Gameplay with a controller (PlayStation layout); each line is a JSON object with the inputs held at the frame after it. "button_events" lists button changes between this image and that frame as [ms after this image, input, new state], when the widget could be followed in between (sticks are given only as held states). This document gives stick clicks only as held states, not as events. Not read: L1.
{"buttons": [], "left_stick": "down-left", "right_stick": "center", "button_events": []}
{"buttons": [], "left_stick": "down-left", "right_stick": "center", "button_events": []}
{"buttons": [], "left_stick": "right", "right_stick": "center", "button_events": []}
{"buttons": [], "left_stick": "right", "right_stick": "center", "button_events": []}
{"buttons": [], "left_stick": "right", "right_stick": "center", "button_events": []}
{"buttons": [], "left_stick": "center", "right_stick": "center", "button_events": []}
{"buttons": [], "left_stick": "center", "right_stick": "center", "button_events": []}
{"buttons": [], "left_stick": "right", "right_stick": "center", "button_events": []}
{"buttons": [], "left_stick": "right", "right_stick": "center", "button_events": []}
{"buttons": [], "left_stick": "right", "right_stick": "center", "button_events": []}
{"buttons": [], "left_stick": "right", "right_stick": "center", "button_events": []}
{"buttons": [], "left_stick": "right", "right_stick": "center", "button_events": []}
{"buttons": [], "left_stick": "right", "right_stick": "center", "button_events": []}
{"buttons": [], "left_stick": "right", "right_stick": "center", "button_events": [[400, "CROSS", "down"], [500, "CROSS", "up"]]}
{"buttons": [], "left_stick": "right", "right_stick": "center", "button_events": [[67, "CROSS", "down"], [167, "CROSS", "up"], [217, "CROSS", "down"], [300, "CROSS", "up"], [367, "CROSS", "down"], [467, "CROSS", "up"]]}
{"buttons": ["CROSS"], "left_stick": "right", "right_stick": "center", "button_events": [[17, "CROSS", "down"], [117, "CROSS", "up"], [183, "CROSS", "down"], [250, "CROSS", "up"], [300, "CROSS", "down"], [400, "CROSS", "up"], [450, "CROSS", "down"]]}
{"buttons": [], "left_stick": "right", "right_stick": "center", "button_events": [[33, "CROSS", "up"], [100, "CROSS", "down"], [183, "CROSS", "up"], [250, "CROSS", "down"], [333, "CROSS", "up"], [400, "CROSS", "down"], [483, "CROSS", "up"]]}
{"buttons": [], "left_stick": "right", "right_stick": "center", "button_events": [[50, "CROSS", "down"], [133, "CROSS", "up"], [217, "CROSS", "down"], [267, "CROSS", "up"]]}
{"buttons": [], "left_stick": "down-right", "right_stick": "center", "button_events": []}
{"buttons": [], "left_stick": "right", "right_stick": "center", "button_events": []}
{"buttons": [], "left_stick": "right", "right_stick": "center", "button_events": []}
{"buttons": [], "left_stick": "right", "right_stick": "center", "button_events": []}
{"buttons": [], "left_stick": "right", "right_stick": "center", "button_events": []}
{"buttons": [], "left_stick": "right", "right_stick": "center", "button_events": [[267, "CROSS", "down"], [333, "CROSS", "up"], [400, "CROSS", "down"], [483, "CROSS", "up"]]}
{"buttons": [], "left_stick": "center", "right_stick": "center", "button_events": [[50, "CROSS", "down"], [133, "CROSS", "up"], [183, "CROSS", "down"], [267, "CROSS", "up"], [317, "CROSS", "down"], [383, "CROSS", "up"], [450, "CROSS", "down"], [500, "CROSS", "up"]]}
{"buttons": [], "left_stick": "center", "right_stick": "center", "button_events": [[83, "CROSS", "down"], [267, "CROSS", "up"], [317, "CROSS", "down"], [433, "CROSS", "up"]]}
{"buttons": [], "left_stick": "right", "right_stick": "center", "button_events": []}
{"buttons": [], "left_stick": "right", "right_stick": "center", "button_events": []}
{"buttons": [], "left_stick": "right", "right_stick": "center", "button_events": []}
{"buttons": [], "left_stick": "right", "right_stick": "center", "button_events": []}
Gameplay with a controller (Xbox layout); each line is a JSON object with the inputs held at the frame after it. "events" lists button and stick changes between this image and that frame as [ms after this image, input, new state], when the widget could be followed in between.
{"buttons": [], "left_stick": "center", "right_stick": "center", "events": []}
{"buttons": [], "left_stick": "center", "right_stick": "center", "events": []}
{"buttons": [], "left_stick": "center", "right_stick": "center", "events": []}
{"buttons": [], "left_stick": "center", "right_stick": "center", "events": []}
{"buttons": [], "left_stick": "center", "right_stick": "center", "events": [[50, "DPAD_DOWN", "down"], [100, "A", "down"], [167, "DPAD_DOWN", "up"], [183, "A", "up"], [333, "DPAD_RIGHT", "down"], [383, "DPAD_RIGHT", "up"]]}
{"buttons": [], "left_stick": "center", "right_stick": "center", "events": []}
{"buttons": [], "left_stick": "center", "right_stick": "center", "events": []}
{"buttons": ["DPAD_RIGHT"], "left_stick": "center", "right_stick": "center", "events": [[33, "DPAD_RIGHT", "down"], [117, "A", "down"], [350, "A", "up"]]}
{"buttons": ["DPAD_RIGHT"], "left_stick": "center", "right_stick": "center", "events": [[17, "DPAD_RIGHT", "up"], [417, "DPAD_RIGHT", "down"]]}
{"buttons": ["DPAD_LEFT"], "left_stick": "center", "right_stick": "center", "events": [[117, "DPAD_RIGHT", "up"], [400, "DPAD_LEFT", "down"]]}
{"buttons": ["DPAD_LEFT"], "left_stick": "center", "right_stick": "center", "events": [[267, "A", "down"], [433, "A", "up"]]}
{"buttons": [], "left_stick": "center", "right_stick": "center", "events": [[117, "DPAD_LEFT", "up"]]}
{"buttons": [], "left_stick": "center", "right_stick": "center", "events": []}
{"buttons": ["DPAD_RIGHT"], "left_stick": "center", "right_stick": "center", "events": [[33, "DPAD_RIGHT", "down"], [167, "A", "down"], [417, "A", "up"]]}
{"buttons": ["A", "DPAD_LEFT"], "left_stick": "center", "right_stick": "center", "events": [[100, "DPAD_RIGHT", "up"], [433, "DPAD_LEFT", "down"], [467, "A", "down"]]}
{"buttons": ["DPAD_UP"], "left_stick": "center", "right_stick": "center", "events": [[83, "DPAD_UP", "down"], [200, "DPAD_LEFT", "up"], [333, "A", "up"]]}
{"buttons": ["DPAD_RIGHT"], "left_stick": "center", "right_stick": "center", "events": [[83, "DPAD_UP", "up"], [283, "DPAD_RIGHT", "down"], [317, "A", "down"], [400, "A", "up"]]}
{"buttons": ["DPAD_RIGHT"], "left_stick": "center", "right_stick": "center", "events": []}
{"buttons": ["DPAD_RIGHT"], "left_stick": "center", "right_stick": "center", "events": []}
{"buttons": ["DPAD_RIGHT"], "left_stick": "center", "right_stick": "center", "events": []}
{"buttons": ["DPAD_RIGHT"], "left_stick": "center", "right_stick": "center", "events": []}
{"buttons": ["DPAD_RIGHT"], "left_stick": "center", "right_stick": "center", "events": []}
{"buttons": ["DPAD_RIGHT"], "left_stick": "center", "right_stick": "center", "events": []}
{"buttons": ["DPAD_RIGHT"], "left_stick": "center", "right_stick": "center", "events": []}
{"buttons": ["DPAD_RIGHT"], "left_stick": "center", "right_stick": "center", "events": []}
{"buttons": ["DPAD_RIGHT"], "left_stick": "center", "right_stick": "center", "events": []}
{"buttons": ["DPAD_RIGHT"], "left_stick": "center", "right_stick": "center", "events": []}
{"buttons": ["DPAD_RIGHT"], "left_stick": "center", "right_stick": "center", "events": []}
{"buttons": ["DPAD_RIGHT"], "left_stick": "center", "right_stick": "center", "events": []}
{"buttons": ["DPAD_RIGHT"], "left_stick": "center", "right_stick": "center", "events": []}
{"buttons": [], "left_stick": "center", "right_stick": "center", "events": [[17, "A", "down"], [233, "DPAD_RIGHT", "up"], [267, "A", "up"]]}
________
[TASK OBJECTIVE]: Scan the data above; copy every line where "widget" appears.

[RESPONSE AREA]:
Gameplay with a controller (PlayStation layout); each line is a JSON object with the inputs held at the frame after it. "button_events" lists button changes between this image and that frame as [ms after this image, input, new state], when the widget could be followed in between (sticks are given only as held states). This document gives stick clicks only as held states, not as events. Not read: L1.
Gameplay with a controller (Xbox layout); each line is a JSON object with the inputs held at the frame after it. "events" lists button and stick changes between this image and that frame as [ms after this image, input, new state], when the widget could be followed in between.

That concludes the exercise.